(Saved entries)
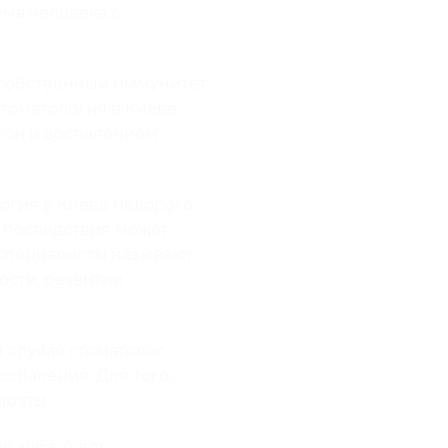
ма человека с
 собственный иммунитет
стоматология в Киеве
той и воспалением
огия в Киеве недорого
е последствия может
 специалисты называют
ости, развитие
 случае стоматолог
спаления. Для того,
араты.
 зуба. А вот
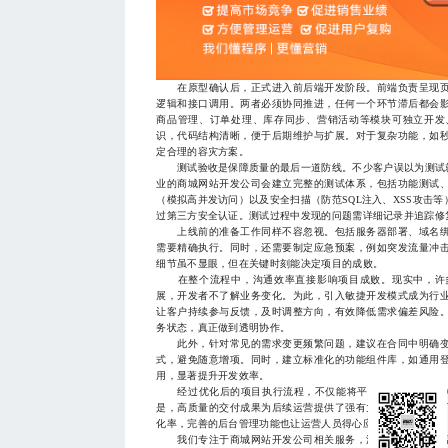
在原型确认后，正式进入前后端开发阶段。前端负责呈现页
逻辑和接口调用。两者必须协同推进，任何一个环节滞后都会
商品管理、订单处理、库存同步、营销活动等模块可独立开发
识，代码结构清晰，便于后期维护与扩展。对于复杂功能，如
定合理的容灾方案。
测试验收是保障质量的最后一道防线。不少客户误以为测试就
业的商城网站开发公司会建立完整的测试体系，包括功能测试
（模拟高并发访问）以及安全扫描（防范SQL注入、XSS攻击
过第三方安全认证。测试过程中发现的问题需详细记录并追踪修
上线前的准备工作同样不容忽视。包括服务器部署、域名绑
需要精确执行。同时，还需要制定应急预案，例如突发流量冲
细节虽不显眼，但在关键时刻能决定项目的成败。
在整个流程中，沟通效率直接影响项目成败。现实中，许多
展，开发者不了解业务变化。为此，引入敏捷开发模式成为行
让客户持续参与反馈，及时调整方向，有效降低需求偏差风险
务状态，真正做到透明协作。
此外，针对常见的需求变更频繁问题，建议在合同中明确变
式，避免随意增项。同时，建立标准化的功能组件库，如通用
用，显著提升开发效率。
经过优化后的项目执行流程，不仅能将平均开发周期压缩30
是，高质量的交付成果为后续运营提供了强有力支撑——稳定
化率，完善的后台管理功能也让运营人员得心应手。
我们专注于商城网站开发公司相关服务，深耕多年积累丰富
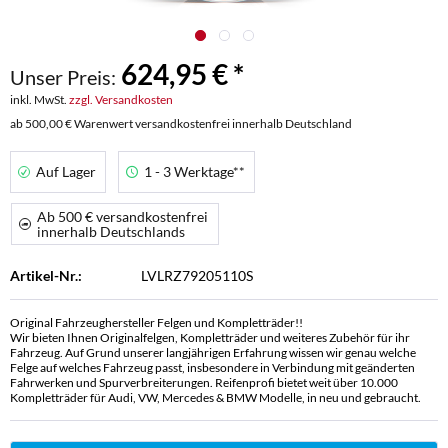
624,95 € *
Unser Preis:
inkl. MwSt.
zzgl. Versandkosten
ab 500,00 € Warenwert versandkostenfrei innerhalb Deutschland
Auf Lager
1 - 3 Werktage**
Ab 500 € versandkostenfrei
innerhalb Deutschlands
Artikel-Nr.:
LVLRZ79205110S
Original Fahrzeughersteller Felgen und Kompletträder!!
Wir bieten Ihnen Originalfelgen, Kompletträder und weiteres Zubehör für ihr
Fahrzeug. Auf Grund unserer langjährigen Erfahrung wissen wir genau welche
Felge auf welches Fahrzeug passt, insbesondere in Verbindung mit geänderten
Fahrwerken und Spurverbreiterungen. Reifenprofi bietet weit über 10.000
Kompletträder für Audi, VW, Mercedes & BMW Modelle, in neu und gebraucht.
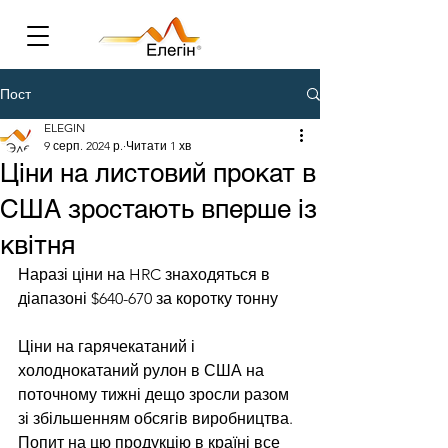
Пост
ELEGIN
9 серп. 2024 р.
Читати 1 хв
Ціни на листовий прокат в
США зростають вперше із
квітня
Наразі ціни на HRC знаходяться в 
діапазоні $640-670 за коротку тонну
Ціни на гарячекатаний і 
холоднокатаний рулон в США на 
поточному тижні дещо зросли разом 
зі збільшенням обсягів виробництва. 
Попит на цю продукцію в країні все 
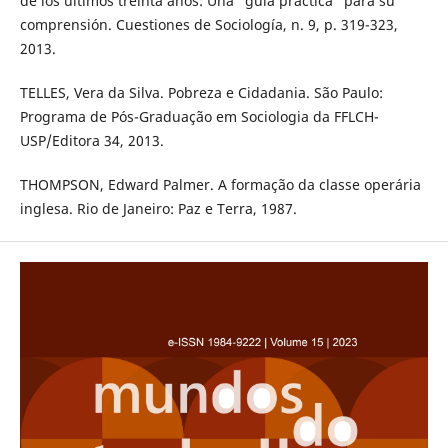
de los últimos treinta años: Una "guía práctica" para su
comprensión. Cuestiones de Sociología, n. 9, p. 319-323,
2013.
TELLES, Vera da Silva. Pobreza e Cidadania. São Paulo:
Programa de Pós-Graduação em Sociologia da FFLCH-
USP/Editora 34, 2013.
THOMPSON, Edward Palmer. A formação da classe operária
inglesa. Rio de Janeiro: Paz e Terra, 1987.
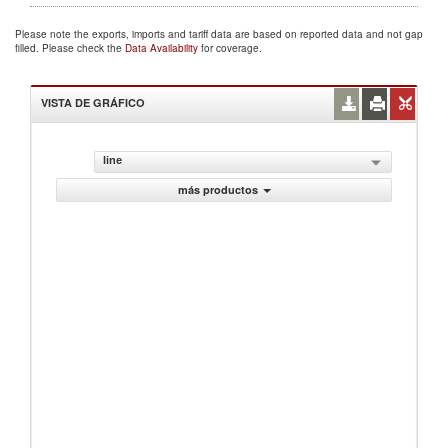
Please note the exports, imports and tariff data are based on reported data and not gap
filled. Please check the
Data Availability
for coverage.
VISTA DE GRÁFICO
line
más productos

* EXERCISE PROMPT *
Exactly restate the lines from the one holding "Наразі ціни на HRC знаходяться в" to the final line of the records above, including both and excluding pictures.

* RESPONSE TO THE EXERCISE *
Наразі ціни на HRC знаходяться в 
діапазоні $640-670 за коротку тонну
Ціни на гарячекатаний і 
холоднокатаний рулон в США на 
поточному тижні дещо зросли разом 
зі збільшенням обсягів виробництва. 
Попит на цю продукцію в країні все 
de los últimos treinta años: Una "guía práctica" para su
comprensión. Cuestiones de Sociología, n. 9, p. 319-323,
2013.
TELLES, Vera da Silva. Pobreza e Cidadania. São Paulo:
Programa de Pós-Graduação em Sociologia da FFLCH-
USP/Editora 34, 2013.
THOMPSON, Edward Palmer. A formação da classe operária
inglesa. Rio de Janeiro: Paz e Terra, 1987.
Please note the exports, imports and tariff data are based on reported data and not gap
filled. Please check the
Data Availability
for coverage.
VISTA DE GRÁFICO
line
más productos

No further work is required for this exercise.